2022, installation, multi-channel sound, corrugated iron, timber, earth, ash, clay lotas (with Isha Ram Das).
“Sibling artist duo Sancintya Mohini Simpson and Isha Ram Das are descendants of indentured labourers sent from India to work on colonial sugar plantations in the colony of Natal (now KwaZulu–Natal, South Africa). Together their work charts the complexities of migration, matrilineal memory and trauma, addressing silences within the colonial archive.

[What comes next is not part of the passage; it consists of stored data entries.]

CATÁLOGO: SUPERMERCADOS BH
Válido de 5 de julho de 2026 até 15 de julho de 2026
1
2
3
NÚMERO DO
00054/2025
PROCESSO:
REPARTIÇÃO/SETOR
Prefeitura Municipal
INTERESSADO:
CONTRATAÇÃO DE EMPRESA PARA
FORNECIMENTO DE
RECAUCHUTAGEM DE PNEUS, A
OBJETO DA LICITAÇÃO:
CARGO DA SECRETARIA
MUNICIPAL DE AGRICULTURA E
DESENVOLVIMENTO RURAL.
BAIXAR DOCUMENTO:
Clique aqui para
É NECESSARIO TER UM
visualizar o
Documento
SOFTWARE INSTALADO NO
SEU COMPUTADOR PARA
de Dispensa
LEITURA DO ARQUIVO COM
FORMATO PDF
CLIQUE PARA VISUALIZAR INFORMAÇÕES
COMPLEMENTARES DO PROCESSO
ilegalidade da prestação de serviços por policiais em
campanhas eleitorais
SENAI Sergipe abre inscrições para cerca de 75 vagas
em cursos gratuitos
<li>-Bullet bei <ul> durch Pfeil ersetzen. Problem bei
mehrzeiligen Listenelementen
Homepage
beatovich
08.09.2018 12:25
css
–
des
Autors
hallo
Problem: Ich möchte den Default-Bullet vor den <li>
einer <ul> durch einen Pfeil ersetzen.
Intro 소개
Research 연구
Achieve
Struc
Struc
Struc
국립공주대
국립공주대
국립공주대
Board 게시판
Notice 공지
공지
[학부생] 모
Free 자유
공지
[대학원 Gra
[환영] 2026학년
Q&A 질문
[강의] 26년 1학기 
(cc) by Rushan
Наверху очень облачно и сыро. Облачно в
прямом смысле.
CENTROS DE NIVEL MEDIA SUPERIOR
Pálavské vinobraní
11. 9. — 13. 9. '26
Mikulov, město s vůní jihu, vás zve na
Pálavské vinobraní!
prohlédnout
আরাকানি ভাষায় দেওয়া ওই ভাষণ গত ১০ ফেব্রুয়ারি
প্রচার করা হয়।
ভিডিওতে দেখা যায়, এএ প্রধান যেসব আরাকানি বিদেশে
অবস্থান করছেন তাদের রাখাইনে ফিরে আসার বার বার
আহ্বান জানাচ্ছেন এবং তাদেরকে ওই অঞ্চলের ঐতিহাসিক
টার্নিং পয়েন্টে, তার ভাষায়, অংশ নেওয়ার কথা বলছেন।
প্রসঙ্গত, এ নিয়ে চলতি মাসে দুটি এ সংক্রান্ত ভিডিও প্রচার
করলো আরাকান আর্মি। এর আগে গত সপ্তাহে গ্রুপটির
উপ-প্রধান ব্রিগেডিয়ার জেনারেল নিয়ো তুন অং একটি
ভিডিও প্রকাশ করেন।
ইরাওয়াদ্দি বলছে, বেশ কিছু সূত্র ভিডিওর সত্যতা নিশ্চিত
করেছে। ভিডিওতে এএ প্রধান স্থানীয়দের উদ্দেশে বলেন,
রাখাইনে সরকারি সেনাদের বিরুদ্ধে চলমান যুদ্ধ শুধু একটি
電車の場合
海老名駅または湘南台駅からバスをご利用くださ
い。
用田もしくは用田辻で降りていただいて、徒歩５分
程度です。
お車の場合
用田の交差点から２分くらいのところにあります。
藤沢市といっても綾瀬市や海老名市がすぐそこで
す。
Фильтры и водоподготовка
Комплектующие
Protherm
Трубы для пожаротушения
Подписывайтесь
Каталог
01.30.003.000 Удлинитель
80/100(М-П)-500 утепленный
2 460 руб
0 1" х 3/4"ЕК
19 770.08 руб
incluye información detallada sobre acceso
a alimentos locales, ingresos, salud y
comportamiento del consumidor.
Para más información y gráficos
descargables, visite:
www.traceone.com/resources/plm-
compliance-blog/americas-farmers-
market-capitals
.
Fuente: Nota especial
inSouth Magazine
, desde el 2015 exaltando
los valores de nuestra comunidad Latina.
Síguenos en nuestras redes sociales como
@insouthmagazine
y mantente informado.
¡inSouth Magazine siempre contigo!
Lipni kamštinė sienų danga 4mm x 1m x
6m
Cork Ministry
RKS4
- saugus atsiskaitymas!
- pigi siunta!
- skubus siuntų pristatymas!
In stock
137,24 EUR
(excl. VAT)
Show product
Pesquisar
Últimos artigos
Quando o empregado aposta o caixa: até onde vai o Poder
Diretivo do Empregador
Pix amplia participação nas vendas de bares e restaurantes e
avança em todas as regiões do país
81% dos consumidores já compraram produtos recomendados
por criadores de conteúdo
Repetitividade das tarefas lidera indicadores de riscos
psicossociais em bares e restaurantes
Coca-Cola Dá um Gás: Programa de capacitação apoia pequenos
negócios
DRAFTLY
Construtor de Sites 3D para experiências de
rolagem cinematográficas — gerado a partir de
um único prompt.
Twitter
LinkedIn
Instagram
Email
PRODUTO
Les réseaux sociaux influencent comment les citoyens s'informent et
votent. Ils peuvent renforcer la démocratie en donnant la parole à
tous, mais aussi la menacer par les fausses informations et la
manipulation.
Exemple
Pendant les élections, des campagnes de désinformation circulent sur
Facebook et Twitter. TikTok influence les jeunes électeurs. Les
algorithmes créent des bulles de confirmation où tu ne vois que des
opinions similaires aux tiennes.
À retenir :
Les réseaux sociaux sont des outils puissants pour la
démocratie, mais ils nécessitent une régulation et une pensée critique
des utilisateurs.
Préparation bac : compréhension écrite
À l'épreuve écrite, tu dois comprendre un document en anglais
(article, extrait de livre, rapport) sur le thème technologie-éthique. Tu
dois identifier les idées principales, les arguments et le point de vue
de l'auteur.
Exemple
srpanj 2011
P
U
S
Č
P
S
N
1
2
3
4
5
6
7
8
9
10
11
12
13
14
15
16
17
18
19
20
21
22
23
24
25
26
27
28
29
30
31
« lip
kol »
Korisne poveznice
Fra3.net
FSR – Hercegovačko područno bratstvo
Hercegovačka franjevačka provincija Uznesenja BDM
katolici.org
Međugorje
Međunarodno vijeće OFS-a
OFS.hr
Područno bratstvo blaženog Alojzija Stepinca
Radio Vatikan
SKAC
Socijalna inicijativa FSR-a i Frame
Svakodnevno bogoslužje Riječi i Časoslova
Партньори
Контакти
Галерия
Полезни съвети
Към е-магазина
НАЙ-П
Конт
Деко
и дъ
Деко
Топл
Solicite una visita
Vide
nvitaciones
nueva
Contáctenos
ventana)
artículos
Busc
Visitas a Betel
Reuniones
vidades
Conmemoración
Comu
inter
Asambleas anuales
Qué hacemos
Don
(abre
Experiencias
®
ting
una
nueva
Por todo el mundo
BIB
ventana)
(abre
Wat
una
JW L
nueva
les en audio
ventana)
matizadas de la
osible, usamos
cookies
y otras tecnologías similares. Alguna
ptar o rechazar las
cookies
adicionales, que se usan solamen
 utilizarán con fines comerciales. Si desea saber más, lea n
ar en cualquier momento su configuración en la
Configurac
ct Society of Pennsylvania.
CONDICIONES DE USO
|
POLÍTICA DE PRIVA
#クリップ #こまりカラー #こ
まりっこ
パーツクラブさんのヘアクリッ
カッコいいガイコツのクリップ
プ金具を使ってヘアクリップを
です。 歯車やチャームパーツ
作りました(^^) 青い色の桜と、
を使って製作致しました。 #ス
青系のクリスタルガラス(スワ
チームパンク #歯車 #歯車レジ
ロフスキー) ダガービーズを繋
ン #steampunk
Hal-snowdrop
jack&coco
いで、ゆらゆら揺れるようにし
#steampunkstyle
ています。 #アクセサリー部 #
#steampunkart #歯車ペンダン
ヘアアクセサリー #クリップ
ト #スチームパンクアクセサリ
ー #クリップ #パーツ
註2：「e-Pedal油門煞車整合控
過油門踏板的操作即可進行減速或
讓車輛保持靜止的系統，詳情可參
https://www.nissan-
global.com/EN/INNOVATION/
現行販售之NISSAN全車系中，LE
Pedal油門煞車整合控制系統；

Vessel (2022) is a large-scale sound installation by the artists, which reframes colonial histories and perspectives on Indian indentured labour through experimental sound. Inside a makeshift housing structure, mounds of aromatic earth support clay lota vessels emanating an arresting soundscape. The audio acknowledges the history and lived experiences of those taken from India to South Africa during the late 1800s and the early 1900s. As a form that carries, both literally and metaphorically, the clay lota vessels become ancestral objects that deliver these histories through song and enacted ritual.
Here, the artists’ work reorients ownership of this history and pays homage to those forgotten, who were sent out across the ‘dark waters’ of the Indian Ocean to Natal. While these works refer directly to the South African sugar cane plantations, they are in parallel to the local and often-absent stories of what is known as ‘blackbirding’ in Australia—the practice of kidnapping South Sea Islander communities and their forced labour on sugar cane farms.” – Blue Assembly: Oceanic Thinking, UQ Art Museum, Brisbane 2022.
Commissioned by UQ Art Museum for Blue Assembly: Oceanic Thinking 2022.